■ **TASKS**:
**1)** Answer these questions about the Oscars live blog, marking each answer (a), (b) or (c):
(a) Which film society's members are doing the live blog?
(b) Who presents the award for Cinematography?
(c) Who are the hosts of the night?
**2)** Can you return the passage of the Oscars live blog from "Sarah: So, by" up to and including "to be continued.", word for word?

■ **TEXT BLOCK**:
The winners. The losers. The fashion. The speeches. Everyone who tunes in year after year has their own reasons to remember the Oscars. Still, for all those who are vaguely interested but care more about their beauty sleep, luckily a few of the members of Josephine Butler Film Society are willing to do all the hard work for you. So whenever you join us for this (possibly) deeply entertaining live blog, sit back and enjoy the fact that there is probably someone in Los Angeles tonight who will embarrass themselves more than you did last night in Klute. Unless we do it first.
Sarah: So, by virtue of a useless live stream we managed to miss the opening of the ceremony, but Tom Hanks is giving away the award for Cinematography and Wally Pfister is happily accepting for his work on Inception. It’s fully deserved, I agree, but I admit to being one of those people who wishes Nolan had been at least nominated for Best Director to do the film justice. Rant to be continued.
Anne Hathaway and James Franco, the “exciting young hosts” of the night, both look ridiculously attractive. So much so, in fact, that the wrinkled Kirk Douglas just can’t help but flirt… Run away, Anne. You’re not Catherine Zeta.

■ **RECORD EXTRACTS**:

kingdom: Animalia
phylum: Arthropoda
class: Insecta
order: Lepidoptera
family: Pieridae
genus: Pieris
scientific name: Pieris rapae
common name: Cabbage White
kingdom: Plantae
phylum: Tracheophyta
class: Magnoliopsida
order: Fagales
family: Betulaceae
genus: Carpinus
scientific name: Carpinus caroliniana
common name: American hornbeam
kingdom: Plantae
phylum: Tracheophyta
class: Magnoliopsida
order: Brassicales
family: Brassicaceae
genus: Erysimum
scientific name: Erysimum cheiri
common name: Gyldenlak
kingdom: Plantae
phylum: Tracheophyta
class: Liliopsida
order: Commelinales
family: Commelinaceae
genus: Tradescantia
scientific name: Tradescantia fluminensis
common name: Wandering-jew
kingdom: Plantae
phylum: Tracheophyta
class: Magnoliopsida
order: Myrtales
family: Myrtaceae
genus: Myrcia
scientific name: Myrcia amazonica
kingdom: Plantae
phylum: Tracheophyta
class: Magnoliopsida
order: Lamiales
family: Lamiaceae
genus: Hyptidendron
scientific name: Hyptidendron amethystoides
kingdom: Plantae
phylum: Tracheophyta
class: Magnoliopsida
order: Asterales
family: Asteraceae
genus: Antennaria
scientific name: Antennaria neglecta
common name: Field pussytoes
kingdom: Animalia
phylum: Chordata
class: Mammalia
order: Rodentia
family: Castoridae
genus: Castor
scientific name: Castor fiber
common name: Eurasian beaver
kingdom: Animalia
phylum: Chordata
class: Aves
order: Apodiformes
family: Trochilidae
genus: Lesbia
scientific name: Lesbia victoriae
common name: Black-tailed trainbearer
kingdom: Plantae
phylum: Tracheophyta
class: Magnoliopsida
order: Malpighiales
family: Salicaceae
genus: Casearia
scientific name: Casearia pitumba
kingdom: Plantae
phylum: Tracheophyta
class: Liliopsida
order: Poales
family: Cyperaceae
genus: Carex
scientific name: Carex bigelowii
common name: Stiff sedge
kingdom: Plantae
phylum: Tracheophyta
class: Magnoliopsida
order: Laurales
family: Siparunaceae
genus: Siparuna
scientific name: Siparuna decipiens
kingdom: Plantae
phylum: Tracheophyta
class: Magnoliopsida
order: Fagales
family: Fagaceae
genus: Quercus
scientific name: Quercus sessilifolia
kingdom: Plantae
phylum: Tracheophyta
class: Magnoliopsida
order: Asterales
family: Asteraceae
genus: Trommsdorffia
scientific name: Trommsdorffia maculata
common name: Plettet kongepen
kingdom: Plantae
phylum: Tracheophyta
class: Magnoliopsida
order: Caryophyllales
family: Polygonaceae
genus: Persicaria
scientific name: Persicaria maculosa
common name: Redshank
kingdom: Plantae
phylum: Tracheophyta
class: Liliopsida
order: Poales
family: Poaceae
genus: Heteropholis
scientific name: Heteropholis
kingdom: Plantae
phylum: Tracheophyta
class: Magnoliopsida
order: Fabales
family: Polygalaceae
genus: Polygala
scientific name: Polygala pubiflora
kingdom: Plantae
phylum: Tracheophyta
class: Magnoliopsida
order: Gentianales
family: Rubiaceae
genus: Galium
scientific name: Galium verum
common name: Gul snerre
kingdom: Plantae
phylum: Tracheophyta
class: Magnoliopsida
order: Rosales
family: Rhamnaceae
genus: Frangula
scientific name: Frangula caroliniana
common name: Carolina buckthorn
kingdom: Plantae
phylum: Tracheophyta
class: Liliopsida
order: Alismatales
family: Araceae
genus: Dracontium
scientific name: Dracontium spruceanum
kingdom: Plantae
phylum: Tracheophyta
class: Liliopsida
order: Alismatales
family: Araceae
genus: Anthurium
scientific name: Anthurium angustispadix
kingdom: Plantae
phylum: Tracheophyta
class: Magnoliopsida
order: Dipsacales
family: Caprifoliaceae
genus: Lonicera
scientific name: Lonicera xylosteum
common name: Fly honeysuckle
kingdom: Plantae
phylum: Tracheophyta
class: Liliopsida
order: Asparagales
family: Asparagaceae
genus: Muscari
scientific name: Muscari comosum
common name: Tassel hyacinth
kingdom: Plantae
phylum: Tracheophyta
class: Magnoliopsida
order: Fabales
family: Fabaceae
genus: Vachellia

■ **TASK RESULTS**:
**1)**
(a) Josephine Butler Film Society
(b) Tom Hanks
(c) Anne Hathaway and James Franco

**2)**
Sarah: So, by virtue of a useless live stream we managed to miss the opening of the ceremony, but Tom Hanks is giving away the award for Cinematography and Wally Pfister is happily accepting for his work on Inception. It’s fully deserved, I agree, but I admit to being one of those people who wishes Nolan had been at least nominated for Best Director to do the film justice. Rant to be continued.